◆ **REQUIRED ACTION**
Exact copy, no pictures: output each line below as it stands.

(Records drawn from a dataset)
══════════
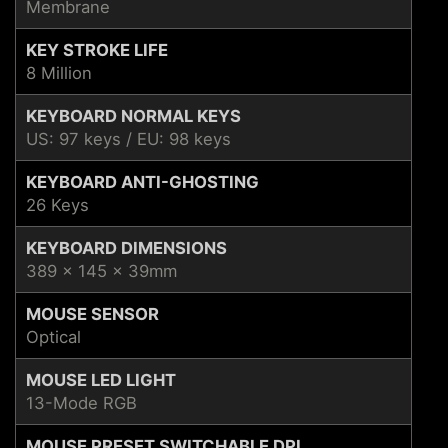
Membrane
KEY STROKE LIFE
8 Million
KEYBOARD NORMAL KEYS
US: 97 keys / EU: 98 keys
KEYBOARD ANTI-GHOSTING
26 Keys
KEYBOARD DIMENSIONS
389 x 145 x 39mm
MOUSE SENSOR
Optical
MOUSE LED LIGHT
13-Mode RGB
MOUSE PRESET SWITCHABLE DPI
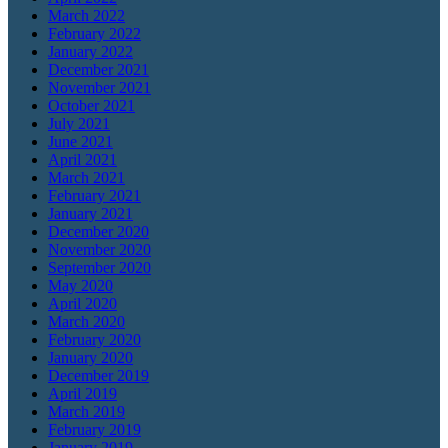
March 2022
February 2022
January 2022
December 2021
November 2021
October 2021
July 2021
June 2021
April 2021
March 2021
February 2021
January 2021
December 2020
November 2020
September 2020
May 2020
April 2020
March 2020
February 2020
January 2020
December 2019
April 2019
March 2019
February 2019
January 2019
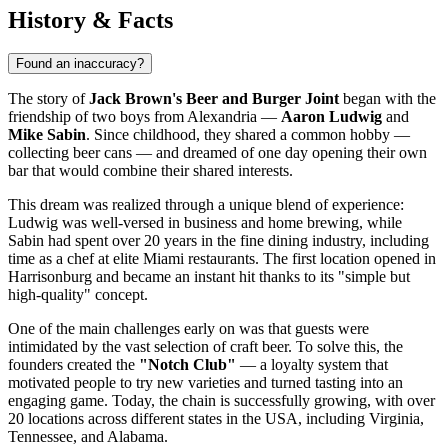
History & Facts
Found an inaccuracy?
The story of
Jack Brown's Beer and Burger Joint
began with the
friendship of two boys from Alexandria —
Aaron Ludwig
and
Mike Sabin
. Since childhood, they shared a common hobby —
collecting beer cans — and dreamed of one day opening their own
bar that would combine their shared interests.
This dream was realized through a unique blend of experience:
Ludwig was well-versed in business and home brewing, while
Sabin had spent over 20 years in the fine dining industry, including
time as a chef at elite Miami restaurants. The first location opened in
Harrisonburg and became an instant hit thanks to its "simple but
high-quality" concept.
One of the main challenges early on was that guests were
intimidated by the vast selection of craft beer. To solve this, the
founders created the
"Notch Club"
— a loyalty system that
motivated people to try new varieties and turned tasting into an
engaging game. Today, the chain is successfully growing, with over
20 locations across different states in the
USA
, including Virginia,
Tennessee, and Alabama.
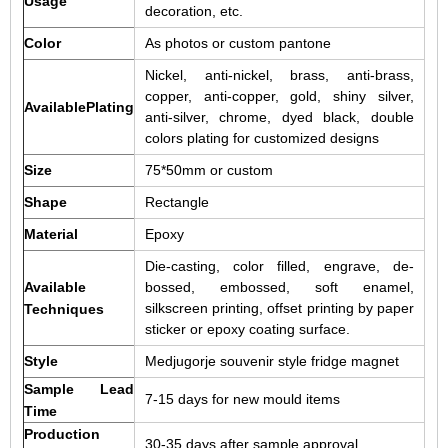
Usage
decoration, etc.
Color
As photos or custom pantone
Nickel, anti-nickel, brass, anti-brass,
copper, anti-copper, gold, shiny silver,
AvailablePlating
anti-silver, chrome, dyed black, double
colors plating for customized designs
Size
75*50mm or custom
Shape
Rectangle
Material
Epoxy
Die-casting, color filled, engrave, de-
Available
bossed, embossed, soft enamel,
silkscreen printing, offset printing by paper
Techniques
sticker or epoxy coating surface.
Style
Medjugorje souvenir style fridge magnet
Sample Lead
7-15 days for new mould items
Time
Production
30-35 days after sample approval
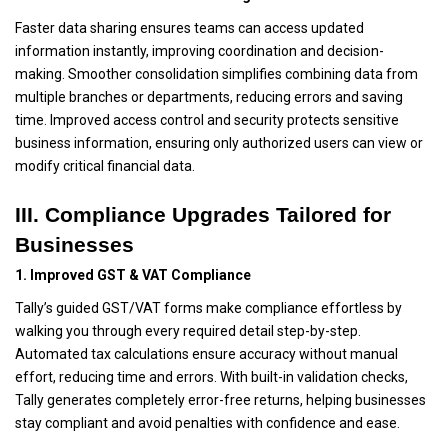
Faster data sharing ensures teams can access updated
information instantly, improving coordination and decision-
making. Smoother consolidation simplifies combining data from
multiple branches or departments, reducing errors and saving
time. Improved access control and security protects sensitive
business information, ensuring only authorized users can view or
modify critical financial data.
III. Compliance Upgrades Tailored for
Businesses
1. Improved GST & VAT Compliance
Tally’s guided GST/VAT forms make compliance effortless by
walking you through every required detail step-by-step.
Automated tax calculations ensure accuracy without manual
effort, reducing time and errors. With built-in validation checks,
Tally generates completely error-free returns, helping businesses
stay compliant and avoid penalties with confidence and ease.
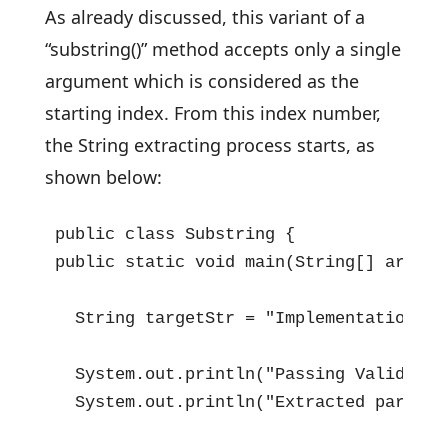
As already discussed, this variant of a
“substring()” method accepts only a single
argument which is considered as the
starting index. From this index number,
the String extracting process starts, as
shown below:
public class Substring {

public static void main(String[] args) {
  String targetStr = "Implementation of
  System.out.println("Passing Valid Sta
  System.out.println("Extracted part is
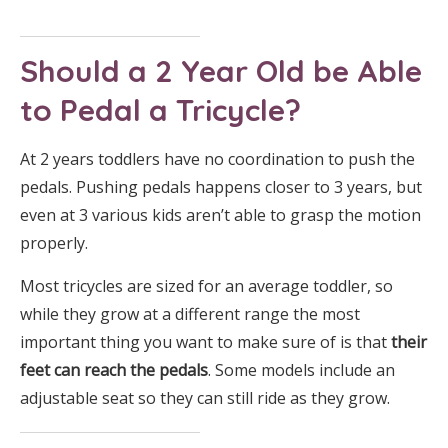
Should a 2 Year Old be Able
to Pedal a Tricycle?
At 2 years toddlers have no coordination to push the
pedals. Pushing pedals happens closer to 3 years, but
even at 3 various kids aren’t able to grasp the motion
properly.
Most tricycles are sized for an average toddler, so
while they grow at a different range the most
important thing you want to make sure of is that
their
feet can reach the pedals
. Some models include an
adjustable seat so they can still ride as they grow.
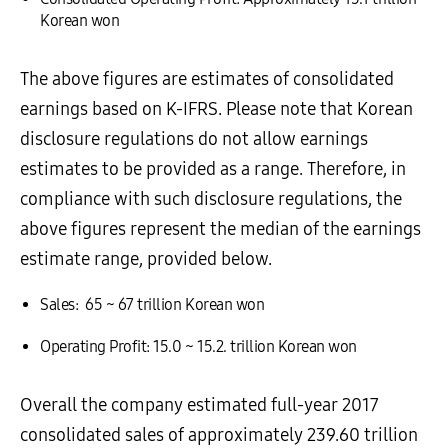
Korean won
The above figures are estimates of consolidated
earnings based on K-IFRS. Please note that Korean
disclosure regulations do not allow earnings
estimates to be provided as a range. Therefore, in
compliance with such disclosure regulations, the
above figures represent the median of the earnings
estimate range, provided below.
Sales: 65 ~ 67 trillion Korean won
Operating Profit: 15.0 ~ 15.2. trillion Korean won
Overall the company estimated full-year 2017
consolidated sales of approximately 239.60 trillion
══════════
◆ **OUTPUT FOR THIS EXERCISE**
Membrane
KEY STROKE LIFE
8 Million
KEYBOARD NORMAL KEYS
US: 97 keys / EU: 98 keys
KEYBOARD ANTI-GHOSTING
26 Keys
KEYBOARD DIMENSIONS
389 x 145 x 39mm
MOUSE SENSOR
Optical
MOUSE LED LIGHT
13-Mode RGB
MOUSE PRESET SWITCHABLE DPI
March 2022
February 2022
January 2022
December 2021
November 2021
October 2021
July 2021
June 2021
April 2021
March 2021
February 2021
January 2021
December 2020
November 2020
September 2020
May 2020
April 2020
March 2020
February 2020
January 2020
December 2019
April 2019
March 2019
February 2019
January 2019
History & Facts
Found an inaccuracy?
The story of
Jack Brown's Beer and Burger Joint
began with the
friendship of two boys from Alexandria —
Aaron Ludwig
and
Mike Sabin
. Since childhood, they shared a common hobby —
collecting beer cans — and dreamed of one day opening their own
bar that would combine their shared interests.
This dream was realized through a unique blend of experience:
Ludwig was well-versed in business and home brewing, while
Sabin had spent over 20 years in the fine dining industry, including
time as a chef at elite Miami restaurants. The first location opened in
Harrisonburg and became an instant hit thanks to its "simple but
high-quality" concept.
One of the main challenges early on was that guests were
intimidated by the vast selection of craft beer. To solve this, the
founders created the
"Notch Club"
— a loyalty system that
motivated people to try new varieties and turned tasting into an
engaging game. Today, the chain is successfully growing, with over
20 locations across different states in the
USA
, including Virginia,
Tennessee, and Alabama.
Usage
decoration, etc.
Color
As photos or custom pantone
Nickel, anti-nickel, brass, anti-brass,
copper, anti-copper, gold, shiny silver,
AvailablePlating
anti-silver, chrome, dyed black, double
colors plating for customized designs
Size
75*50mm or custom
Shape
Rectangle
Material
Epoxy
Die-casting, color filled, engrave, de-
Available
bossed, embossed, soft enamel,
silkscreen printing, offset printing by paper
Techniques
sticker or epoxy coating surface.
Style
Medjugorje souvenir style fridge magnet
Sample Lead
7-15 days for new mould items
Time
Production
30-35 days after sample approval
Faster data sharing ensures teams can access updated
information instantly, improving coordination and decision-
making. Smoother consolidation simplifies combining data from
multiple branches or departments, reducing errors and saving
time. Improved access control and security protects sensitive
business information, ensuring only authorized users can view or
modify critical financial data.
III. Compliance Upgrades Tailored for
Businesses
1. Improved GST & VAT Compliance
Tally’s guided GST/VAT forms make compliance effortless by
walking you through every required detail step-by-step.
Automated tax calculations ensure accuracy without manual
effort, reducing time and errors. With built-in validation checks,
Tally generates completely error-free returns, helping businesses
stay compliant and avoid penalties with confidence and ease.
As already discussed, this variant of a
“substring()” method accepts only a single
argument which is considered as the
starting index. From this index number,
the String extracting process starts, as
shown below:
public class Substring {

public static void main(String[] args) {
  String targetStr = "Implementation of
  System.out.println("Passing Valid Sta
  System.out.println("Extracted part is
Should a 2 Year Old be Able
to Pedal a Tricycle?
At 2 years toddlers have no coordination to push the
pedals. Pushing pedals happens closer to 3 years, but
even at 3 various kids aren’t able to grasp the motion
properly.
Most tricycles are sized for an average toddler, so
while they grow at a different range the most
important thing you want to make sure of is that
their
feet can reach the pedals
. Some models include an
adjustable seat so they can still ride as they grow.
Korean won
The above figures are estimates of consolidated
earnings based on K-IFRS. Please note that Korean
disclosure regulations do not allow earnings
estimates to be provided as a range. Therefore, in
compliance with such disclosure regulations, the
above figures represent the median of the earnings
estimate range, provided below.
Sales: 65 ~ 67 trillion Korean won
Operating Profit: 15.0 ~ 15.2. trillion Korean won
Overall the company estimated full-year 2017
consolidated sales of approximately 239.60 trillion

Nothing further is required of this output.